## 79.13 Finite collections of arrows

Let $\mathcal{C}$ be a groupoid, see Categories, Definition 4.2.5. As discussed in Groupoids, Section 39.13 this corresponds to a septuple $(\text{Ob}, \text{Arrows}, s, t, c, e, i)$.

Using this data we can make another groupoid $\mathcal{C}_{fin}$ as follows:

1. An object of $\mathcal{C}_{fin}$ consists of a finite subset $Z \subset \text{Arrows}$ with the following properties:

1. $s(Z) = \{ u\}$ is a singleton, and

2. $e(u) \in Z$.

2. A morphism of $\mathcal{C}_{fin}$ consists of a pair $(Z, z)$, where $Z$ is an object of $\mathcal{C}_{fin}$ and $z \in Z$.

3. The source of $(Z, z)$ is $Z$.

4. The target of $(Z, z)$ is $t(Z, z) = \{ z' \circ z^{-1}; z' \in Z\}$.

5. Given $(Z_1, z_1)$, $(Z_2, z_2)$ such that $s(Z_1, z_1) = t(Z_2, z_2)$ the composition $(Z_1, z_1) \circ (Z_2, z_2)$ is $(Z_2, z_1 \circ z_2)$.

We omit the verification that this defines a groupoid.
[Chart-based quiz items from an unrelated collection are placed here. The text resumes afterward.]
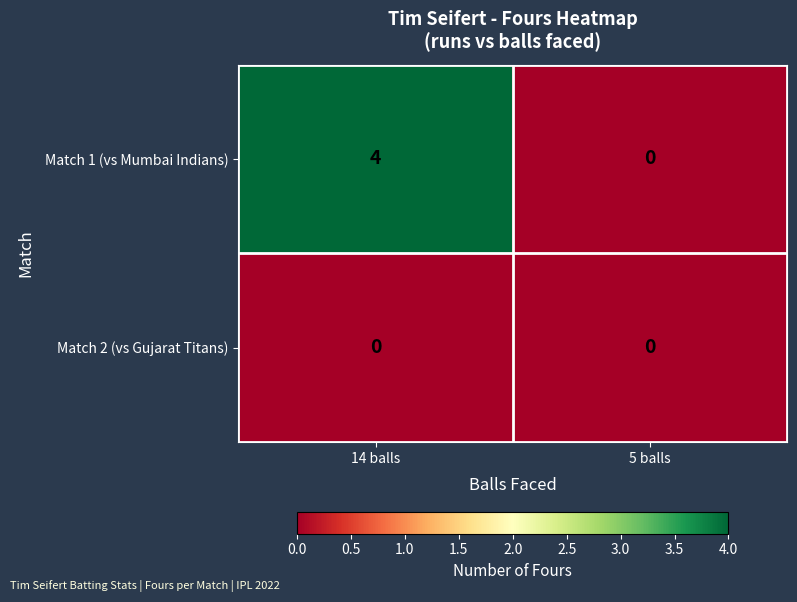

At 14 balls, list the series in order from largest to smallest.

Match 1 (vs Mumbai Indians), Match 2 (vs Gujarat Titans)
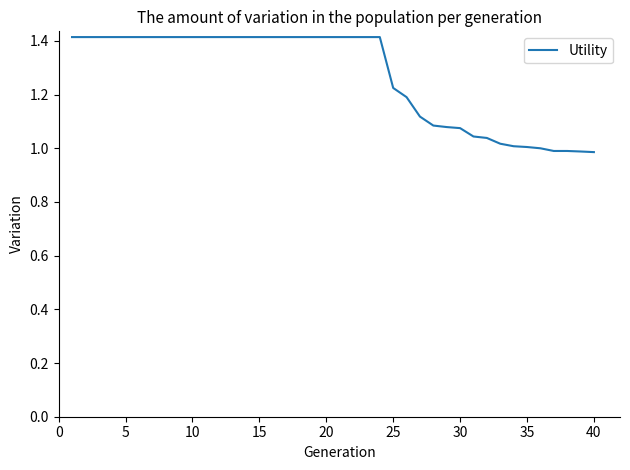

What is the difference between the maximum and minimum values?

0.4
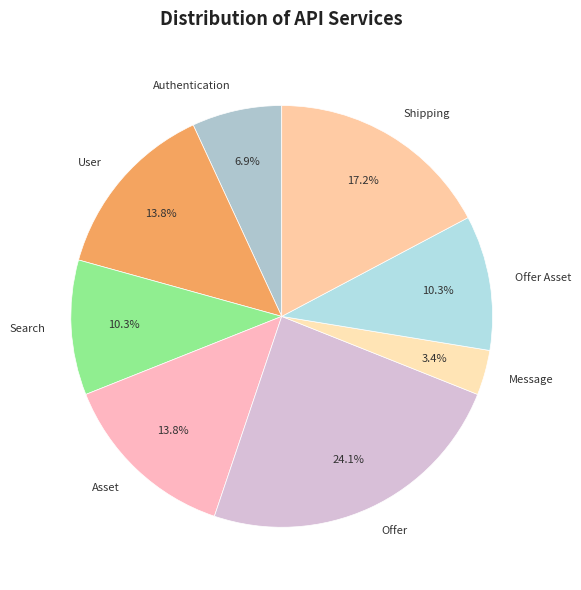

To the nearest percent, what percentage of the pie is Message?

3%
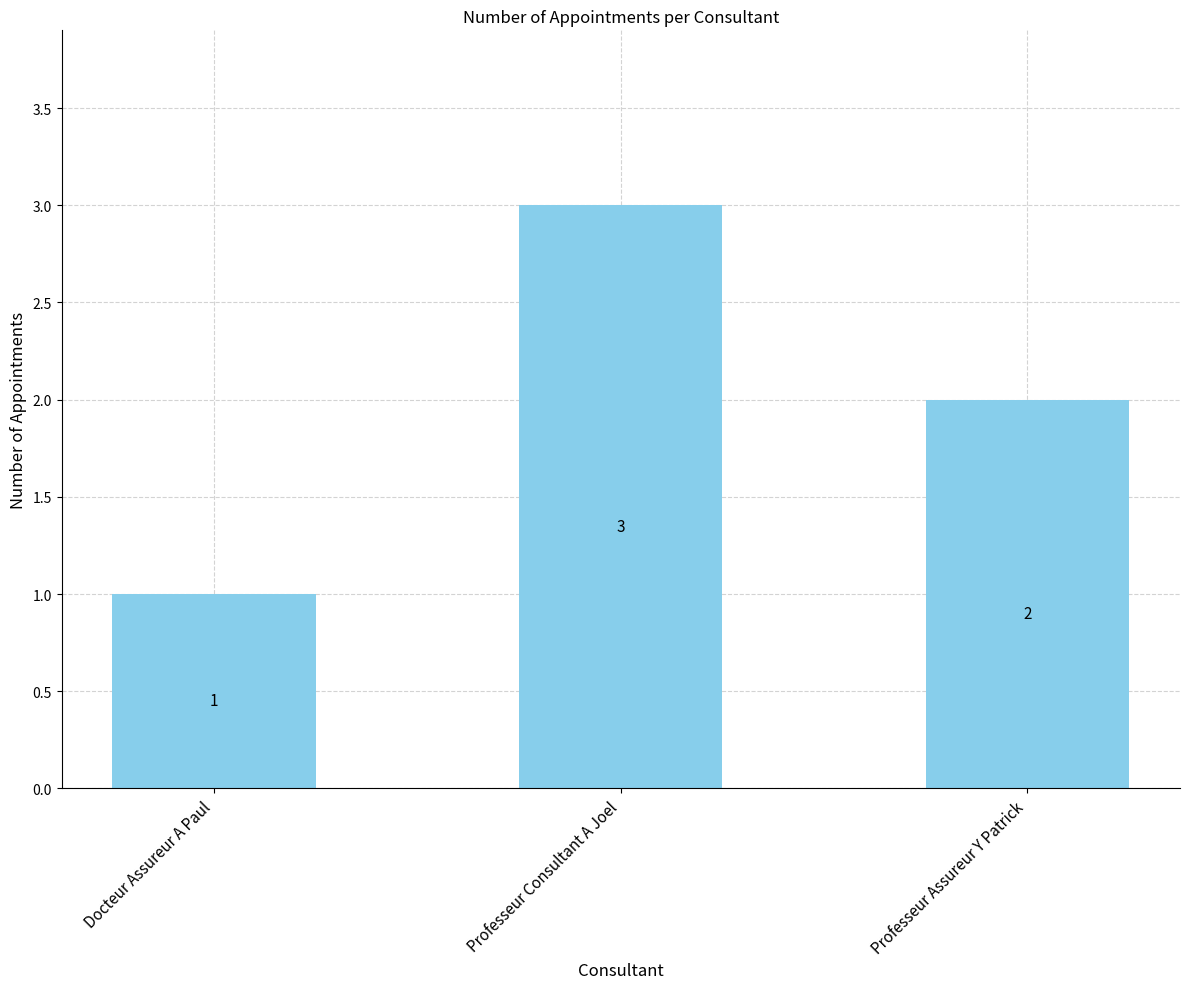

Reading left to right, list all the values displayed in this chart.

1	3	2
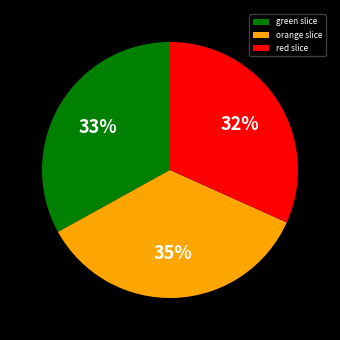

Combined, do green slice and red slice account for over 50%?

Yes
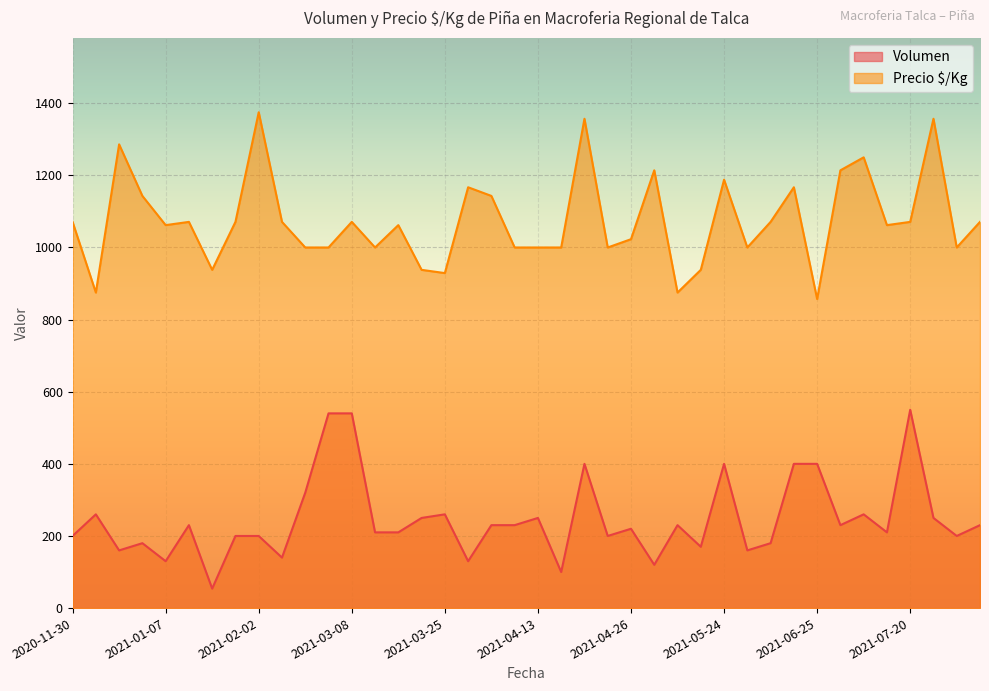

How many lines are shown in the chart?

2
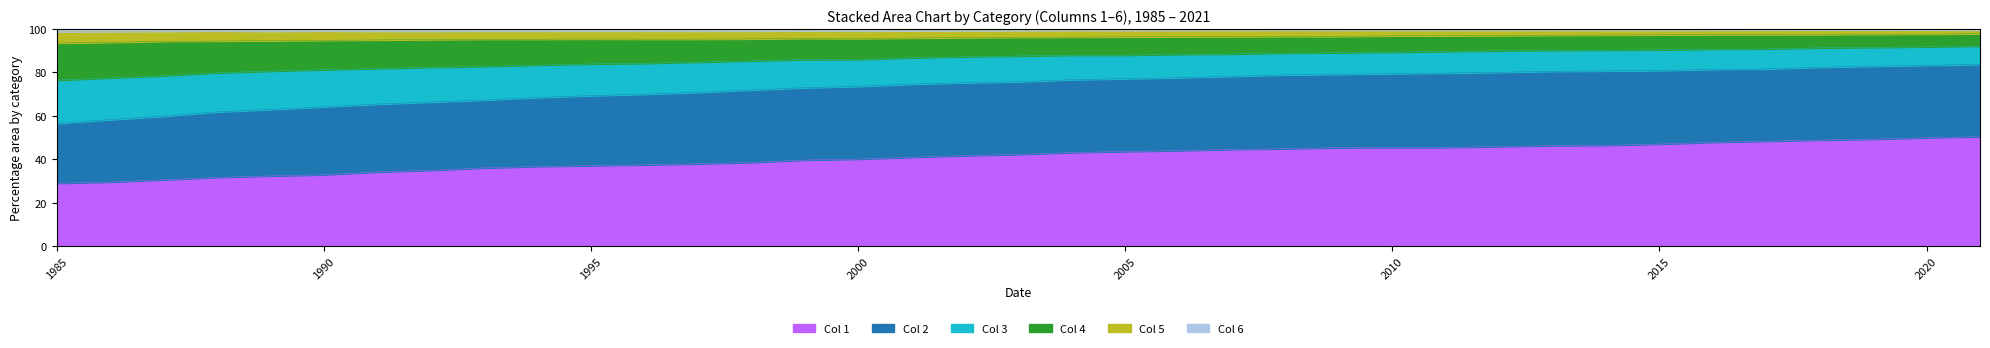

True or false: 4 has more than 1 interior local peaks.

False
Pictorially an object of $\mathcal{C}_{fin}$ can be viewed as a diagram

$\xymatrix{ & \bullet \\ \bullet \ar@(ul, dl)[]_ e \ar[ru] \ar[r] \ar[rd] & \bullet \\ & \bullet }$

To make a morphism of $\mathcal{C}_{fin}$ you pick one of the arrows and you precompose the other arrows by its inverse. For example if we pick the middle horizontal arrow then the target is the picture

$\xymatrix{ & \bullet \\ \bullet & \bullet \ar[l] \ar[u] \ar@(dr, ur)[]_ e \ar[d] \\ & \bullet }$

Note that the cardinalities of $s(Z, z)$ and $t(Z, z)$ are equal. So $\mathcal{C}_{fin}$ is really a countable disjoint union of groupoids.